Upper West Side Panel Approves Neutered ‘No Parking’ Study
CB 7's much-neutered resolution passes — finally! — with a huge display of parking angst.
After months of recriminations from entitled Upper West Sider car owners, Community Board 7 last night passed a common-sense resolution asking the Department of Transportation to “assess current policy regarding parking and curbside usage.”
The resolution — which was watered down during eight months of public meetings and even two closed-door sessions in order to neutralize vociferous objections by the neighborhood’s car-owning minority — nonetheless occasioned an hour of impassioned debate.
Hundreds of residents packed the room, and 62 speakers lined up to exhort the board — half for the resolution and half against (for some reason, the “sides” were equal in number, even though only 25 percent of households in the neighborhood have cars).
In the end, 22 board members voted in favor, 12 voted against, and three abstained. [Full text is below.]
“It’s an inquiry on what can be done on how to improve the streets,” the board’s Transportation Committee Chairman Howard Yaruss said by way of introducing the resolution. “You’re not going to be worse off for getting information.”
Even so, dozens of speakers rose to claim that they would, indeed, be made worse off by the document.
They repeated plaints heard at previous meetings: The removal of free street parking (which the resolution does not call for) amounts to a “regressive tax” against middle-class New Yorkers; their cars are a necessity for visiting ailing parents, they don’t use cars to commute inside the city, only to escape to their weekend homes; free parking is not free, because drivers “pay taxes” for it; their small businesses depend on their ability to store their cars in public space whenever and wherever they want for free; they can’t ferry special-needs children (or mobility-impaired parents) on public transportation; any study should examine the Upper West Side’s needs for more free parking (which, indeed, the study could conclude is necessary).

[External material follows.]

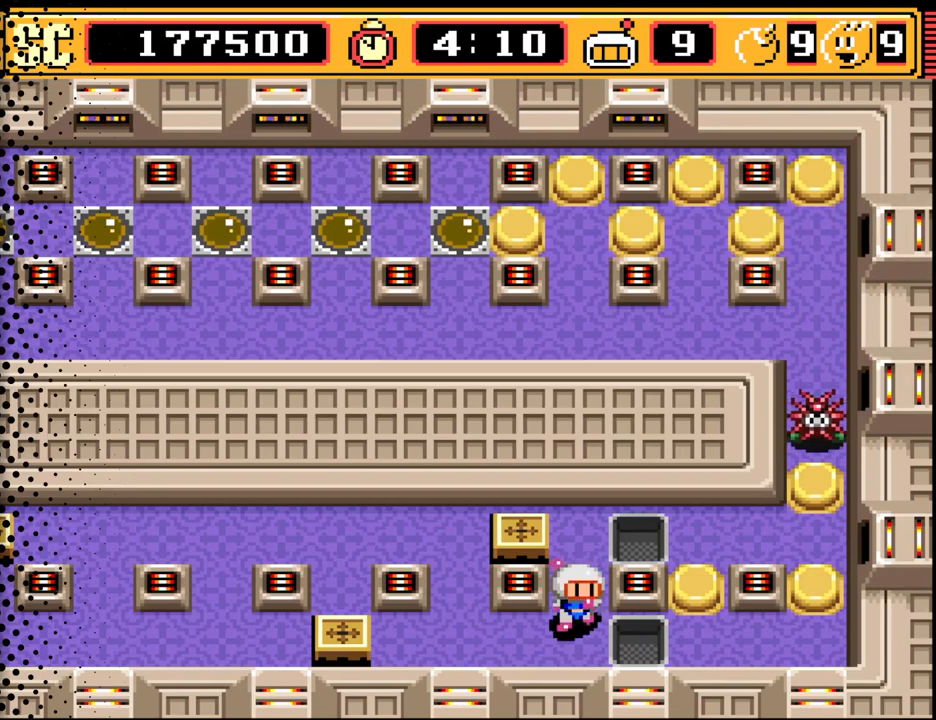
{"buttons": [], "events": [[100, "DPAD_DOWN", "up"], [100, "DPAD_LEFT", "down"], [300, "DPAD_LEFT", "up"]]}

One board member, Jay Adolf, called the resolution “a stalking horse to further the interest of getting rid of free parking,” adding that “to encourage a study [of curbside uses] by the DOT is a monumental waste of time” given that the city “is committed to hundreds more miles of protected bike lanes.”

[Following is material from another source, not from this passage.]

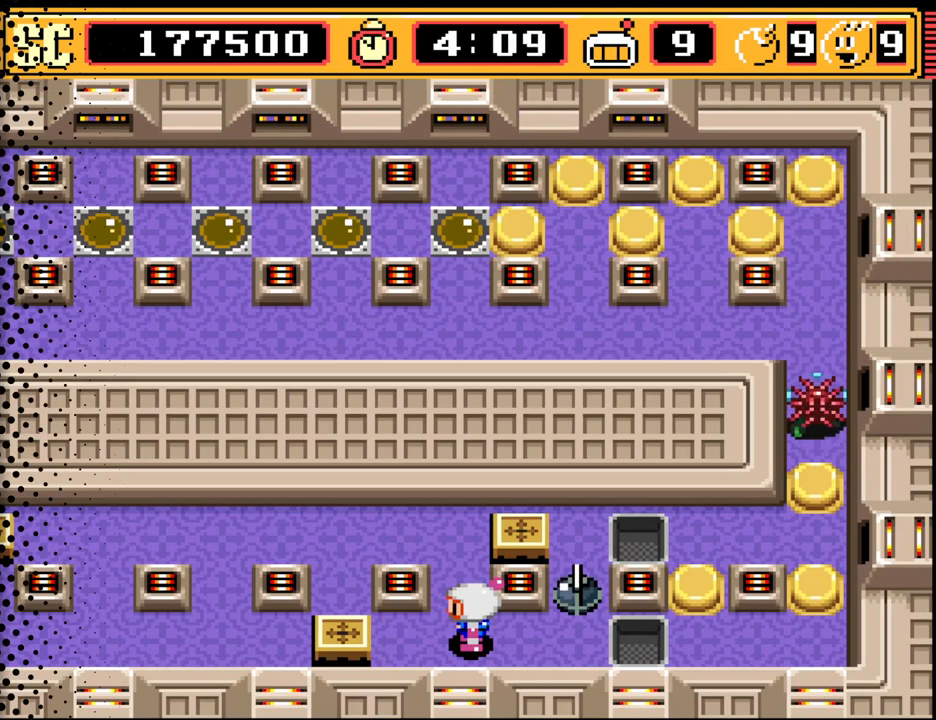
{"buttons": [], "events": [[33, "B", "down"], [133, "B", "up"]]}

But more board members agreed with the sentiments of Streetopia West Side Director Lisa Orman, who testified that “there are opportunity costs to devoting that much public space to one use — instead, we could have busways, car share, daylighting, loading zones, taxi stands, neckdowns, bike corrals. We could have more open spaces for neighbors to meet and talk.”
They rejected a bid by car-promoting provocateur Tag Gross, the force behind the Orwellian-named website Common Sense Streets, to substitute a resolution asking the city only to “study the impact of congestion pricing” on the Upper West Side. (The enabling legislation for congestion pricing authorizes such a study in any event.)

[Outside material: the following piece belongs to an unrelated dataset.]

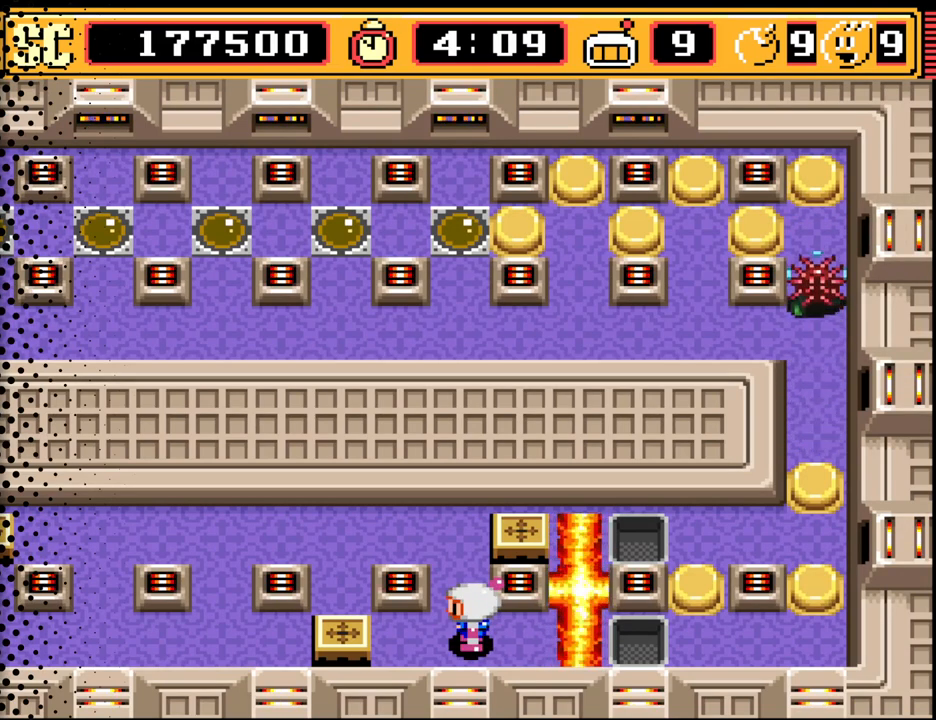
{"buttons": ["A"], "events": [[133, "DPAD_UP", "down"], [300, "DPAD_UP", "up"], [467, "A", "down"]]}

Gross, however, was undeterred after the vote.
“Guys, we may have lost this round, but it is a small battle and where we have really won is that they have inadvertently woke us up, brought us together and galvanized us!” he wrote his minions in an email after the vote. “The vote was close and you could hear that we had a lot of support on the board. What next? We need to monitor these meetings, especially the transportation committee and the Broadway task force and we will await the results of the study. If the study even gets done.”
And he closed with a note of glee: “The good news is alt side is suspended tomorrow; It’s Wednesday!”
Following is the resolution adopted last night:
Request for a Study on Curbside Usage
- Our community currently suffers from traffic congestion, rampant double parking particularly due to growing e-commerce deliveries, significant “cruising” for parking and a substantial number of injuries to street users.
- Congestion pricing is scheduled to be implemented in approximately one year and community residents and business owners have expressed concern about the impact of this new policy.
- How we use our curbside space has remained largely unchanged for many decades while our city has changed dramatically. This city-owned land should be used for the greatest good for the greatest number of people, with a particular focus on the needs and concerns of the residents and businesses of our community.
- THEREFORE, BE IT RESOLVED THAT Community Board 7/Manhattan requests that the city: (1) assess current policy regarding parking and curbside usage, (2) advise us as to whether there are policies that could provide greater benefit to the community, improve traffic flow and promote safer streets, including, but not limited to, paid residential parking permits, metering with surge capability and strategies learned from studying the practices of other major cities, and (3) conduct studies both before and after the implementation of congestion pricing to establish its effect on the community.